Yes, it is perfectly okay, and quite common, to dislike your family. You may dislike how they treat(ed) you or how they blamed you for everything or how they never take accountability for putting so much pressure on you or mocking you. You are human, after all, and let’s be honest you would dislike anyone (family or not) who disregarded your whole humanity for the most part of your life. Disliking your family will also help you set healthy boundaries between you and them and let them know what you can accept in your circle and what you will not tolerate. This is a good precedent to set if you want to still have your family in your life for the rest of your life.

  • How do you fix a broken family?

It is not up to you to fix your broken family. Fixing only works when both parties are willing to put in work. if this is the case, you and your family will need to go through extensive therapy to get to the root of all your problems and eventually get to a place where you can all apologize to each other and be able to forgive one another.

  • Why does my family hate me so much?

When you feel like your whole family hates you, there may be a couple of reasons why. Although these reasons do not justify their being nasty towards you. Some of the reasons why your family doesn’t like you could be: you have different [socioeconomic/political] views than they do, you dress differently, religious views, you go against the status quo, your gender, your sexuality, and your beliefs. The more different you are from your family, the more you will feel alienated and wonder why everyone in your family hates you.
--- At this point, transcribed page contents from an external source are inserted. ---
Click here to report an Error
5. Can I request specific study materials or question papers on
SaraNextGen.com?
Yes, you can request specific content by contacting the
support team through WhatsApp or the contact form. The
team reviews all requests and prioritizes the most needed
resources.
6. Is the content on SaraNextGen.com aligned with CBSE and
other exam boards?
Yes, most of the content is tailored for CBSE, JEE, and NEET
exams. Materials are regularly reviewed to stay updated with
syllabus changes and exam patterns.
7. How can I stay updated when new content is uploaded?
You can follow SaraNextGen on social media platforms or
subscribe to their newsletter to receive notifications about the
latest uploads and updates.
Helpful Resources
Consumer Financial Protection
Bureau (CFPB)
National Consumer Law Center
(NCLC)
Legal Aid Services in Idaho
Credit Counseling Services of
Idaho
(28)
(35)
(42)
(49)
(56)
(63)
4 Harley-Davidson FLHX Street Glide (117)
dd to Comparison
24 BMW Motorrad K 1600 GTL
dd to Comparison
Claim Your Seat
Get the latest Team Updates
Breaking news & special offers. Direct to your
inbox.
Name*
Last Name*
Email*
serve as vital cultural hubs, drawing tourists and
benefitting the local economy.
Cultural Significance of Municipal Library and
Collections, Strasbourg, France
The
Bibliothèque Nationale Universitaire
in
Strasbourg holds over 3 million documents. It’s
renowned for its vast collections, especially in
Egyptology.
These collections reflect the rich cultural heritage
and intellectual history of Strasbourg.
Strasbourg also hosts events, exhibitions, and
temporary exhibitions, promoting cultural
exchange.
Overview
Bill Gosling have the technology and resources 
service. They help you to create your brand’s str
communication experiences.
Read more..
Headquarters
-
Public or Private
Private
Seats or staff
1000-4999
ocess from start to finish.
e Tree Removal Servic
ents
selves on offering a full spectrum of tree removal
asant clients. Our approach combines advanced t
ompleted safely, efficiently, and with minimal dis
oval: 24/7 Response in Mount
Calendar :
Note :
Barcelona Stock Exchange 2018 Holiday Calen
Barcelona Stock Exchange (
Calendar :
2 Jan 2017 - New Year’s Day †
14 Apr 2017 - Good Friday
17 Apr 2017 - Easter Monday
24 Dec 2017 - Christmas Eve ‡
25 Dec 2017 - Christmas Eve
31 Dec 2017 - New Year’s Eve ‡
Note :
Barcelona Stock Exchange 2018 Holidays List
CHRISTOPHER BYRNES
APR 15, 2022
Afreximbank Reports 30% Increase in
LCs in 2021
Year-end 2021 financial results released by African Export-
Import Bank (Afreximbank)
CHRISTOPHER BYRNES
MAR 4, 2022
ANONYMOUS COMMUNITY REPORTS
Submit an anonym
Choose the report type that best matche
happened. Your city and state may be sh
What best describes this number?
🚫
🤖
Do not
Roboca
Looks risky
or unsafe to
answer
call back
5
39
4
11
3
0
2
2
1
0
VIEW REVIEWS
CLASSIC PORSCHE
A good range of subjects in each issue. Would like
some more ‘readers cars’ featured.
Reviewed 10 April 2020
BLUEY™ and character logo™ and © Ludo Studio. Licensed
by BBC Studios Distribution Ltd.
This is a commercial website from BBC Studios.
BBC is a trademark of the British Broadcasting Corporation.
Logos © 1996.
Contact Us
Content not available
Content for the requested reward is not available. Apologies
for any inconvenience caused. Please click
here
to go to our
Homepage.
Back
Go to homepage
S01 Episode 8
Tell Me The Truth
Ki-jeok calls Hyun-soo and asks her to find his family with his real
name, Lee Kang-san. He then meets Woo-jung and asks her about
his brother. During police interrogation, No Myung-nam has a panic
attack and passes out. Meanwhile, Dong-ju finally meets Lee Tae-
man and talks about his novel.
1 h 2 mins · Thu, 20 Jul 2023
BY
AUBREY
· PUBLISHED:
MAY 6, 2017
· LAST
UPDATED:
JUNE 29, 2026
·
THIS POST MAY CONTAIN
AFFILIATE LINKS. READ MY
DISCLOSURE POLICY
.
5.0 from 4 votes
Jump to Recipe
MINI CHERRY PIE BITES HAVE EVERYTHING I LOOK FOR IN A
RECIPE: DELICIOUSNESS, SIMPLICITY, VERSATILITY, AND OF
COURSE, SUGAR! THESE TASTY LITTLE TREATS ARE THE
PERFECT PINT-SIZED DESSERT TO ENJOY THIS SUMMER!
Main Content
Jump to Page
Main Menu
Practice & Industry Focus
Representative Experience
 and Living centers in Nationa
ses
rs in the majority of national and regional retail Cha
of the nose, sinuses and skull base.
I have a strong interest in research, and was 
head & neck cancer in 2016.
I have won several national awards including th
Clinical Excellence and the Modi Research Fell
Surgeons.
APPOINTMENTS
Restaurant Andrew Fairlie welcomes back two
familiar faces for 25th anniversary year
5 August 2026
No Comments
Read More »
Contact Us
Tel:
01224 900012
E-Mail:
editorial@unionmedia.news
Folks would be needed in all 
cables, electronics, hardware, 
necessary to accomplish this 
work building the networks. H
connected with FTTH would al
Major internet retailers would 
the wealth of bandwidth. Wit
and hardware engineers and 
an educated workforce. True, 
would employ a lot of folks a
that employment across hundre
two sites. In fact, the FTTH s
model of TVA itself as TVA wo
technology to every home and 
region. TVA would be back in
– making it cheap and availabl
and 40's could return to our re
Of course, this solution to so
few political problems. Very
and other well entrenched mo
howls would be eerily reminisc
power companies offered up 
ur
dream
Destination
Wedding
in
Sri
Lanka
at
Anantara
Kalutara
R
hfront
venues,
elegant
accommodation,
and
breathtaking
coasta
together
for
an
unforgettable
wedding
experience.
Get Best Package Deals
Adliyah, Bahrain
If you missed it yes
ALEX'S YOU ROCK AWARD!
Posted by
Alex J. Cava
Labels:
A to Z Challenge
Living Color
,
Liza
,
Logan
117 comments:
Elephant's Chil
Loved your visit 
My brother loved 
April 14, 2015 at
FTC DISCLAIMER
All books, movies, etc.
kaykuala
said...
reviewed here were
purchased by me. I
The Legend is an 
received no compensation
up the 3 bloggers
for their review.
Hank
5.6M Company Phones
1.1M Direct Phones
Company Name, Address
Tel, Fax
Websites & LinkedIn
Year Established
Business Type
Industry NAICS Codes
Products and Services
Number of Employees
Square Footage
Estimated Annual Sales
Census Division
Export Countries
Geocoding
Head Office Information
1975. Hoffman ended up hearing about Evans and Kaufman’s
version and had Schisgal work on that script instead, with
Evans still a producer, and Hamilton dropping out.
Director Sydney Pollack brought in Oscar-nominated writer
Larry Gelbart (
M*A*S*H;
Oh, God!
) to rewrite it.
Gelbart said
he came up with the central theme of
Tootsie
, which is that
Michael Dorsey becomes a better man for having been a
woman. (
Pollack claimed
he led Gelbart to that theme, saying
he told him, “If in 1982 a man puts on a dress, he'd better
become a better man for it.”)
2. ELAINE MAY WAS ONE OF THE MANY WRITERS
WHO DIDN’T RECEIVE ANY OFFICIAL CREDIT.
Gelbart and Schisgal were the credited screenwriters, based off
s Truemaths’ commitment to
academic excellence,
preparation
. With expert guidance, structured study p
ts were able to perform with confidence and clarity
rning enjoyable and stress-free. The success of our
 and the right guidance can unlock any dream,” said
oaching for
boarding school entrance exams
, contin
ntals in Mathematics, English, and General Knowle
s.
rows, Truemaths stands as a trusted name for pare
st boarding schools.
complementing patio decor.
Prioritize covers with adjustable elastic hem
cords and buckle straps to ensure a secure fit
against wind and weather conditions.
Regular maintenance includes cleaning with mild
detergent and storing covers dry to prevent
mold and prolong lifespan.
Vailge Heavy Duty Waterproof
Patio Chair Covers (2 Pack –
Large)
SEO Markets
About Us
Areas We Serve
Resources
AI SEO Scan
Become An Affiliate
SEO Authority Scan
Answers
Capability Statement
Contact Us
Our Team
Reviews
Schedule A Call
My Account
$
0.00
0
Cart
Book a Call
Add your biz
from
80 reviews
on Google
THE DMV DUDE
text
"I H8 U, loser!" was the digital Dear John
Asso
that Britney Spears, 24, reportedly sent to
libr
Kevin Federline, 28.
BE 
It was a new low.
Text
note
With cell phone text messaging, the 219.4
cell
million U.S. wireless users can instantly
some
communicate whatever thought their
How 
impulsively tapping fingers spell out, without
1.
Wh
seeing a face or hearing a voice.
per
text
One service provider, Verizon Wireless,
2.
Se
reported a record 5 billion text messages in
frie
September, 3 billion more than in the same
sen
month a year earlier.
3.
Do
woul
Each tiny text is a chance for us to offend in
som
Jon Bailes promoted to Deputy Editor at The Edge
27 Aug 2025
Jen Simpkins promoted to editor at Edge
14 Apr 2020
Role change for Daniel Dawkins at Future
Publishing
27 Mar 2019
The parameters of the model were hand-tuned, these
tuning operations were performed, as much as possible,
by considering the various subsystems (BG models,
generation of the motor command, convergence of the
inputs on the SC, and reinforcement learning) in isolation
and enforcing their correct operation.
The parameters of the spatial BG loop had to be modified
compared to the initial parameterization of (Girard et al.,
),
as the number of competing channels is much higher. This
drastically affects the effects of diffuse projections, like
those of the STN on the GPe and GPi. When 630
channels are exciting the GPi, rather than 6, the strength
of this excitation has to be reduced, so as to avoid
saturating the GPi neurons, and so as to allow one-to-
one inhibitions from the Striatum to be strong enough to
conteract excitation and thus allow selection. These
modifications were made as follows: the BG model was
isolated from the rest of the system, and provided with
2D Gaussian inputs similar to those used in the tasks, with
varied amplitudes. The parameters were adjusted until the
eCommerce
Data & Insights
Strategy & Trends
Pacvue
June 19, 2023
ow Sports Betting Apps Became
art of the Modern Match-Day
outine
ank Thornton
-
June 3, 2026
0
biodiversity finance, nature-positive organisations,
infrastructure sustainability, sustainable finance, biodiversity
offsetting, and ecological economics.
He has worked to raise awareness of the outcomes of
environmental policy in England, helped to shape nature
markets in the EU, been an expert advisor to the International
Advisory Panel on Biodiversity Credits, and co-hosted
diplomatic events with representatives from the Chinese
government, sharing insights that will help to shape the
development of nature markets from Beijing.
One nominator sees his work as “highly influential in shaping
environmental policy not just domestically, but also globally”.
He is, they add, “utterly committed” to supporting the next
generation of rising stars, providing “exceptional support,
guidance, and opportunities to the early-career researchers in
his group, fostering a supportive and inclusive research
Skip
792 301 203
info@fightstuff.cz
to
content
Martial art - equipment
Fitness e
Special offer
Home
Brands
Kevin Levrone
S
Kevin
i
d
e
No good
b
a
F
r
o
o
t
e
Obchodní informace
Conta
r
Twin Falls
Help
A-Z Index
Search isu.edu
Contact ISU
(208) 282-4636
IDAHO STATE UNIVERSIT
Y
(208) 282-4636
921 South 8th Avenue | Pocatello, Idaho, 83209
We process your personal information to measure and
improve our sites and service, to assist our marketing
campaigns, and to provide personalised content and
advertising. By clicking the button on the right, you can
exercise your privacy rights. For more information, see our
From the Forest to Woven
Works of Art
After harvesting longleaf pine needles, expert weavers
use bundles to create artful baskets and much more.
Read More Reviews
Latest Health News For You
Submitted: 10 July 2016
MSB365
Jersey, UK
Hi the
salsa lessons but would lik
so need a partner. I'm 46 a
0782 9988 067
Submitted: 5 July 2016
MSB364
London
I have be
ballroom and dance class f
The important thing is to always stay true to yourself and have people around you who understand you and share the same values and beliefs as you who you can talk to and connect with. To quote Bobby Singer from Supernatural “Family don’t end with blood” – you can create your own family with the people you meet and connect with throughout your life.


In conclusion, coming from a dysfunctional household can lead you to believe that your family hates you. Oftentimes, dysfunctional families tend to use one family member as a scapegoat. This means that they dump all their negative thoughts and feelings on this one member in order for them to feel better about themselves and maintain the toxic and dysfunctional family dynamic. If you feel like your family hates you, chances are you are their scapegoat. It is up to you to either want to mend relations with your family or let them go and go your own way once you are old enough to do so. However, whatever you decide, make sure you get yourself some much-needed therapy so that you can be able to build happy, healthy, and meaningful bonds with other people.